Beside these there were many old timers on the island, or they rate as old timers now. They knew the Fessendens and the Edisons and Marconi when they were all here. ...

It was the sheriff's idea that came into flower this afternoon with the celebration and dedication. It has been tugging away at him for years and years ever since the Wright Memorial reared its glorious head above the crest of Kill Devil. -- The News & Observer 8/25/1941

But the enthusiasm for the proposed memorial was not shared throughout the state. The News & Observer's Under the Dome column raised some questions about the plan:

While private contributors are being asked to sink $100,000 into a memorial to the late Reginald A. Fessenden on Roanoke Island, where officials yesterday whooped it up for the famous inventor, there are a lot of questions arising in the minds of persons farther from the scene.

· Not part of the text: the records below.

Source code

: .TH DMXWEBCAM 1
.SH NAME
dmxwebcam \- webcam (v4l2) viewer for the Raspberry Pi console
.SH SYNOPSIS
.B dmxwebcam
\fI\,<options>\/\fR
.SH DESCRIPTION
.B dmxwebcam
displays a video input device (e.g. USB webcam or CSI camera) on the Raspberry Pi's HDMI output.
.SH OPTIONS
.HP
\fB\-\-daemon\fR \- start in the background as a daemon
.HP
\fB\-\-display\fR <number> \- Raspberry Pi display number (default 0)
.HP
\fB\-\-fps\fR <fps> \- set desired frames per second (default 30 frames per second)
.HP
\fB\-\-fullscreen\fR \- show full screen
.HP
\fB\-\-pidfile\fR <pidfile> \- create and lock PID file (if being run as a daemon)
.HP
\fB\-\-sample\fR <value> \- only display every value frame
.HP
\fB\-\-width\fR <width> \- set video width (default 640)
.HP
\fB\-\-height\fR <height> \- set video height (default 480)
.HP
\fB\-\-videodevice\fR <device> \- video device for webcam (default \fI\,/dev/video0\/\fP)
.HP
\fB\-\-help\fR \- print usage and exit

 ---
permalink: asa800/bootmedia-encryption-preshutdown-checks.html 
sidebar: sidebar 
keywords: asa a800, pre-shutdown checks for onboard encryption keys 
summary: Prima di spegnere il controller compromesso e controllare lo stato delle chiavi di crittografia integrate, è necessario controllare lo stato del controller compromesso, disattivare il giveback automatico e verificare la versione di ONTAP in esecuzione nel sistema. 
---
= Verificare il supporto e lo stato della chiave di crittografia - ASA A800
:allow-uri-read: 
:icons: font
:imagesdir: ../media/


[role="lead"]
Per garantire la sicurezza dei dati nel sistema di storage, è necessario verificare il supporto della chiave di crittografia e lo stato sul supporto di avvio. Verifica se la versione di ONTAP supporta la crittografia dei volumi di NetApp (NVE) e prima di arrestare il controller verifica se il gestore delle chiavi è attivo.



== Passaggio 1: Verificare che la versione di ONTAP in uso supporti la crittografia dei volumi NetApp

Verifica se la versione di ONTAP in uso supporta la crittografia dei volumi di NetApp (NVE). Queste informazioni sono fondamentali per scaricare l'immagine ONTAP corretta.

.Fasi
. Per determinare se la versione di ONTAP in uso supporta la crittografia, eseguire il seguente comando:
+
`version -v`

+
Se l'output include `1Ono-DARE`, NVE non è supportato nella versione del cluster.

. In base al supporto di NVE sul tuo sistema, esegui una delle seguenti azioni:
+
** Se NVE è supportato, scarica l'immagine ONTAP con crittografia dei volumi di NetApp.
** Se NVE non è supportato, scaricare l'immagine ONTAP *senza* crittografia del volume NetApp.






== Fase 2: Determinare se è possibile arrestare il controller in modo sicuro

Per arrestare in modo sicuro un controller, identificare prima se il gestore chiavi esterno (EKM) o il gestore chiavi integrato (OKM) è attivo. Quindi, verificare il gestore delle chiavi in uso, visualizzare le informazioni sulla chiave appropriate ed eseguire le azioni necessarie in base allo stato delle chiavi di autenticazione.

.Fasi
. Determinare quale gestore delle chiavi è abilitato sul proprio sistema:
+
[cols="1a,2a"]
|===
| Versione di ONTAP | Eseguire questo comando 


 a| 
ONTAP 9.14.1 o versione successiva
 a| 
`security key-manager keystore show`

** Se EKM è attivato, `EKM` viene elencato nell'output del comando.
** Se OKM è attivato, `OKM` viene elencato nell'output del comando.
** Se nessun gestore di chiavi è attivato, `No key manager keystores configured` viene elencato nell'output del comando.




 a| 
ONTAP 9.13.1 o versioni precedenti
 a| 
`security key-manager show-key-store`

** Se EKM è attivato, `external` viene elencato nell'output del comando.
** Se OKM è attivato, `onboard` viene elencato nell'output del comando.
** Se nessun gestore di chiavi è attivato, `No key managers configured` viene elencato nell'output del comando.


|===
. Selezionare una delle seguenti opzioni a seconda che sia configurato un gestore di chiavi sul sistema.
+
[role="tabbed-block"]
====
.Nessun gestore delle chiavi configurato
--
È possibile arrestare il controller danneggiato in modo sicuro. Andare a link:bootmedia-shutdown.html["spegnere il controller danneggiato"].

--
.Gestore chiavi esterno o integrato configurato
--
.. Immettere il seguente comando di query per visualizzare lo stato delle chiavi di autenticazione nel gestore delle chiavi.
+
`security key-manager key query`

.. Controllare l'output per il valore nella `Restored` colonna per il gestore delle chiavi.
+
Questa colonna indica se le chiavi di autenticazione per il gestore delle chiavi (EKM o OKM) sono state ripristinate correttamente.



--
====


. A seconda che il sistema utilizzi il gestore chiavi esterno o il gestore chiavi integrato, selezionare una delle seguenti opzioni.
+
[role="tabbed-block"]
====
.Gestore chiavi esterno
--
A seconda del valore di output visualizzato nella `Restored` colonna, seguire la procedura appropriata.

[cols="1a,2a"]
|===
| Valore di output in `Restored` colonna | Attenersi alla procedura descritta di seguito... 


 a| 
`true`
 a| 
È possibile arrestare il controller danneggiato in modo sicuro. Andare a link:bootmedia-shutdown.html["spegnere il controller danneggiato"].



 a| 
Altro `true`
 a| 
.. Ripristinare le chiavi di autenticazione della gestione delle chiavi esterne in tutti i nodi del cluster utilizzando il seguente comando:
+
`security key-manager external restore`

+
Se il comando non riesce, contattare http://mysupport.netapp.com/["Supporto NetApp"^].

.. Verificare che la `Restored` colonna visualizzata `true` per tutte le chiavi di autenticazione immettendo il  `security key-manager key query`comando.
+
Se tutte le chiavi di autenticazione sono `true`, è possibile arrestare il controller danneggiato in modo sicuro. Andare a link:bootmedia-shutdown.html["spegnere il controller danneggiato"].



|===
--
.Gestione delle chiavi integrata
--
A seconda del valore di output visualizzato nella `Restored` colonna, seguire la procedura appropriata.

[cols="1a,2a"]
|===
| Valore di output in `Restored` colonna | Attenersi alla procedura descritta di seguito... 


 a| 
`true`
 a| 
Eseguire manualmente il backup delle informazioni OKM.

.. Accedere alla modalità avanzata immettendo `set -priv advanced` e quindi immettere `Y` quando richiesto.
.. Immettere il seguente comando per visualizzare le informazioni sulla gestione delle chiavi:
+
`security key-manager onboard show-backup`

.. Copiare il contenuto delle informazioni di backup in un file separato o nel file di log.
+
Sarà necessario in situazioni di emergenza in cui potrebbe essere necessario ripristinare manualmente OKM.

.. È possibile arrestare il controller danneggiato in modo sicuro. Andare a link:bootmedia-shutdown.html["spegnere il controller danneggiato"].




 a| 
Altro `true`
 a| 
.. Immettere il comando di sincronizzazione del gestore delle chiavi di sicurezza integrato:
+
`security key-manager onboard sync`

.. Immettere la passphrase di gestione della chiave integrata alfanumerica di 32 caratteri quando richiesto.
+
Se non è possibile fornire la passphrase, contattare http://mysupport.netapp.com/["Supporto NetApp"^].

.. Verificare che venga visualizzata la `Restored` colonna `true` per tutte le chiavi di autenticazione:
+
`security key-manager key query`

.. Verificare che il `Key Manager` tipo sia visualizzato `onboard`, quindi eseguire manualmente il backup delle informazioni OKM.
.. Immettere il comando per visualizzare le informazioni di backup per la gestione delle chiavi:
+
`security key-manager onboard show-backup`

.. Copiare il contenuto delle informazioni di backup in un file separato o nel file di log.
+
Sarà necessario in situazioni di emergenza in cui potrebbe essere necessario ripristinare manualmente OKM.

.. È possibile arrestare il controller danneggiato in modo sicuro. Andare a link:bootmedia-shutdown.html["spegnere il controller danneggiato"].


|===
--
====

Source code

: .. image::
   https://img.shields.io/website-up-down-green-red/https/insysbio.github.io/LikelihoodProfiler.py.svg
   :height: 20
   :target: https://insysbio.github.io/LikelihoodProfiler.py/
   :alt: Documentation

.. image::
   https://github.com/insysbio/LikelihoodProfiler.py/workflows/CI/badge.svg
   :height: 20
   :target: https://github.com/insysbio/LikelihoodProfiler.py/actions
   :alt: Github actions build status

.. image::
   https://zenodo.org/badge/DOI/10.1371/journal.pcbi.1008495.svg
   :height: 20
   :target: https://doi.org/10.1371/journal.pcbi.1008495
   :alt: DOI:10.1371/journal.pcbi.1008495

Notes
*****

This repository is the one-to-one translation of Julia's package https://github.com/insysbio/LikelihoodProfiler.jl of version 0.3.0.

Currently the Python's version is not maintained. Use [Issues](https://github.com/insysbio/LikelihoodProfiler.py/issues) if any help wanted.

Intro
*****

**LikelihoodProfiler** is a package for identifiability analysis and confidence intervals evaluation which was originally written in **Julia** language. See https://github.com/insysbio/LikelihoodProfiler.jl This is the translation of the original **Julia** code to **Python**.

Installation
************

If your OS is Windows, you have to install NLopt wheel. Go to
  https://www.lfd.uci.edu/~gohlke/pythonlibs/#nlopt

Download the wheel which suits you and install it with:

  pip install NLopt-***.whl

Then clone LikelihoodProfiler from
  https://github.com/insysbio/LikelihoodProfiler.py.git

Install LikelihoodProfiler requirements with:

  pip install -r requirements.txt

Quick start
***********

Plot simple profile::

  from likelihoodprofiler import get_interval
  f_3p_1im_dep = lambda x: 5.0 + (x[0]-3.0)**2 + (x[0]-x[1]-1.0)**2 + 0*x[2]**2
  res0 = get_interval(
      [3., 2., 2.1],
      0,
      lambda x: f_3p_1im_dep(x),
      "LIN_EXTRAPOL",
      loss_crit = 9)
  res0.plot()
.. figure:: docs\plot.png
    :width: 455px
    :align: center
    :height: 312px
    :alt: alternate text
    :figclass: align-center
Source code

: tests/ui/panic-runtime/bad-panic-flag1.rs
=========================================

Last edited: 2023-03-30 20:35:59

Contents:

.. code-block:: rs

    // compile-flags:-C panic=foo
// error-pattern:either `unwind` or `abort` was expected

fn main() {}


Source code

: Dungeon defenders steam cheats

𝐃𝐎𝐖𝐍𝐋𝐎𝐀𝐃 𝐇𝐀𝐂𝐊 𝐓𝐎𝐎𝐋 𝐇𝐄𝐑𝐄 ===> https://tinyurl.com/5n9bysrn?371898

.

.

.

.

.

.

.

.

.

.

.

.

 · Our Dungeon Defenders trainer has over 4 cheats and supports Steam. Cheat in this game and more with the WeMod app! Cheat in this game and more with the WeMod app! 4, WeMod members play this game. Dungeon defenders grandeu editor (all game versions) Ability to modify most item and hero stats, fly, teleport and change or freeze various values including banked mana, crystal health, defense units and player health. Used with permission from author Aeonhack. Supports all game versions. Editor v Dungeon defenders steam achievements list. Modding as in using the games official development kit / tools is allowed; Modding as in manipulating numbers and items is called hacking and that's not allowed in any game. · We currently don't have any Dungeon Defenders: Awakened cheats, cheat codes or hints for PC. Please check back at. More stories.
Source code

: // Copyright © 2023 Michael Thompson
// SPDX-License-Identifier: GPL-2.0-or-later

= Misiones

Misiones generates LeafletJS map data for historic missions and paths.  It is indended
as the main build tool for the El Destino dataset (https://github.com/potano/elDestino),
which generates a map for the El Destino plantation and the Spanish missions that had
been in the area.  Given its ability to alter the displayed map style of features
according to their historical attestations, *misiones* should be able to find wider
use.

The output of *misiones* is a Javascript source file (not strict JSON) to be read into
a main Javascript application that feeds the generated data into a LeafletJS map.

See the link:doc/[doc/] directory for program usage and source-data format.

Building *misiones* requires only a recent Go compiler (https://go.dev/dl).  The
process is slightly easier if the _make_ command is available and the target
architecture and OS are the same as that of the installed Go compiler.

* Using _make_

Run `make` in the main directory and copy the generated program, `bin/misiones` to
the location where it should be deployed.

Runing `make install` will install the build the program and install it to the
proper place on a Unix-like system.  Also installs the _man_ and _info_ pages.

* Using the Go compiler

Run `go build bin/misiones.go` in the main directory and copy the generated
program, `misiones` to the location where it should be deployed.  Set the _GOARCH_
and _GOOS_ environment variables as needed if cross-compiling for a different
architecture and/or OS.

In the first place, some are asking why Roanoke Island, where the inventor brushed up a system he already had devised elsewhere, should be the spot for a high-priced memorial to a Canadian whose activities took him all over the country. Some would like to know who now owns the equipment which was sold at auction after Fessenden left Roanoke in a huff following a quarrel with the U. S. Weather Bureau. They also would like to know how much of that $100,000 those owners would ask for that equipment to be placed on display in a memorial. -- The News & Observer 8/25/1941

As it turned out, the Fessenden memorial never quite got off the ground. According to the Outer Banks History Center, maintained by the State Archives of North Carolina, the Association, led by the Dare County sheriff Victor Meekins, had plans well underway by 1963, but when Meekins died in 1964, the group became inactive. Despite an attempt by Meekin's son to resurrect the group, the land set aside for the memorial was transferred to the Roanoke Island Historical Association in 1980.

Above, Reginald Fessenden, seated, and his staff (inlcuding Mike "The Wireless Cat") at Brant Rock, MA station. Top, Fessenden's wireless station on Cape Hatteras. Photos courtesy of the NC State Archives.